Tambara set her coffee down to join Evelyn’s and stepped a little closer. “So how many PhDs does your student have already?”

“Only the one, but he’s also an MD.”

“Well everyone agrees that at least one of those doesn’t count,” Tambara scoffed. “I’m the second supervisor on Bruce’s seventh PhD. I actually thought it might be easier, supervising someone who’s done one before?”

“Oh, rookie mistake,” James found that he needed both hands to gesticulate properly and added his cup to the two already hiding behind the poster-board. “At Steve’s one-year review, I had to explain the difference between peer-reviewed literature and grey literature. He cited some very old religious texts as a primary reference on how ‘energy flow’ affects human health.”

This made Tambara chuckle, and James wanted to award himself a point. “Bruce is actually a pretty good writer. In fact he’s writing a lit review for one of my grants. I feel bad about it,” she said quickly, “I always swore I wouldn’t use my students when I got them but he offered. Said he wanted the experience.”
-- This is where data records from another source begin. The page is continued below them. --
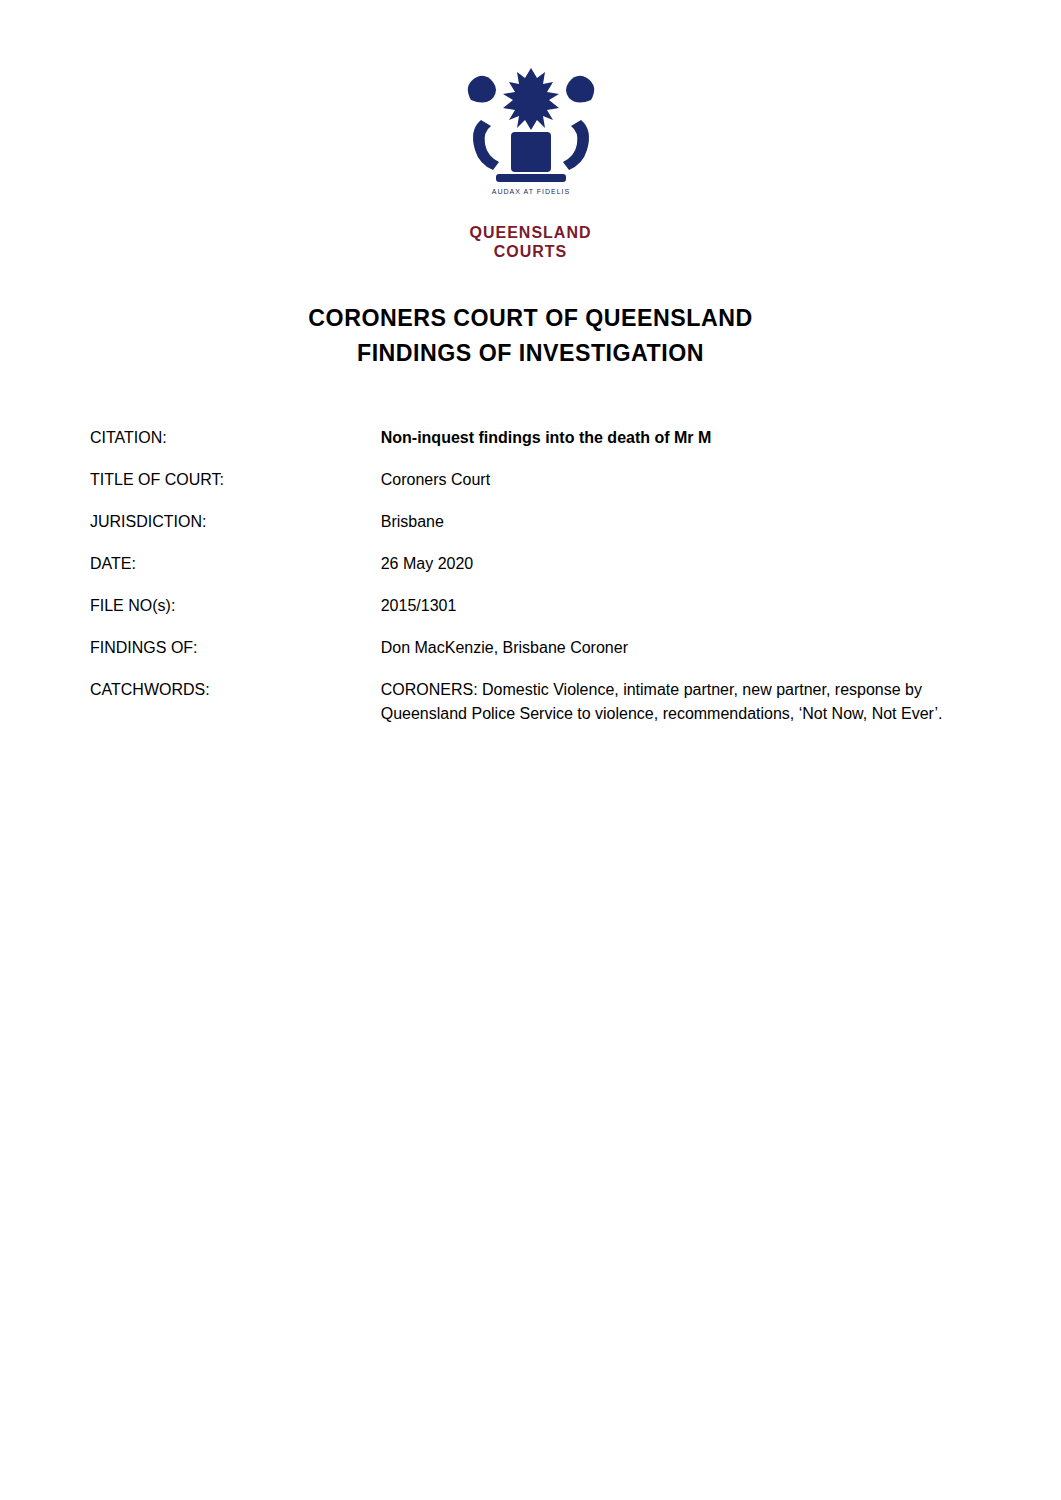AUDAX AT FIDELIS
QUEENSLAND
COURTS
CORONERS COURT OF QUEENSLAND
FINDINGS OF INVESTIGATION
| CITATION: | Non-inquest findings into the death of Mr M |
| TITLE OF COURT: | Coroners Court |
| JURISDICTION: | Brisbane |
| DATE: | 26 May 2020 |
| FILE NO(s): | 2015/1301 |
| FINDINGS OF: | Don MacKenzie, Brisbane Coroner |
| CATCHWORDS: | CORONERS: Domestic Violence, intimate partner, new partner, response by Queensland Police Service to violence, recommendations, ‘Not Now, Not Ever’. |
“Hey, you don’t need to tell me. Steve is amazingly good at lab work, it’s like he’s running a hundred parallel experiments. I even asked him if he could take over a trial for me. He seems okay.”

“Does he fit in with the other students? Bruce is like . . . oh he breaks my heart. The other students just don’t accept him.”

“No, Steve too. But I don’t think he particularly wants to fit in with the others. He insists on having all his mail addressed to Doctor Strange.”

One of the excitable undergrads was circling the talking groups, ringing his silver bell and asking people to return to the auditorium. Tambara sighed and arched her back, grasping the back of her neck with the palm of her hand. “Ugh, I don’t know if I can go back to those chairs yet.”

“Tell me about it.”

She shot him a calculating look. “So . . . since the coffee here is so terrible, and we seem to have some research interests in common . . . I, uh, heard there was a great little coffee house in the mall across the street?”

In one of those rare moments of blinding insight, James was sure he could hear Evelyn cackling with glee as she told him this was the moment he missed out on a date. “That sounds . . . great,” he said slowly, stealing a quick look over her shoulder to check where the enthusiastic undergrad was. “Because I would love to talk to you about why you recommend a universal primer.”

As he passed Evelyn, he was sure she mouthed ‘yasss queen’ at Tambara before Tambara upped their pace away to escape the sea of poster-boards faster.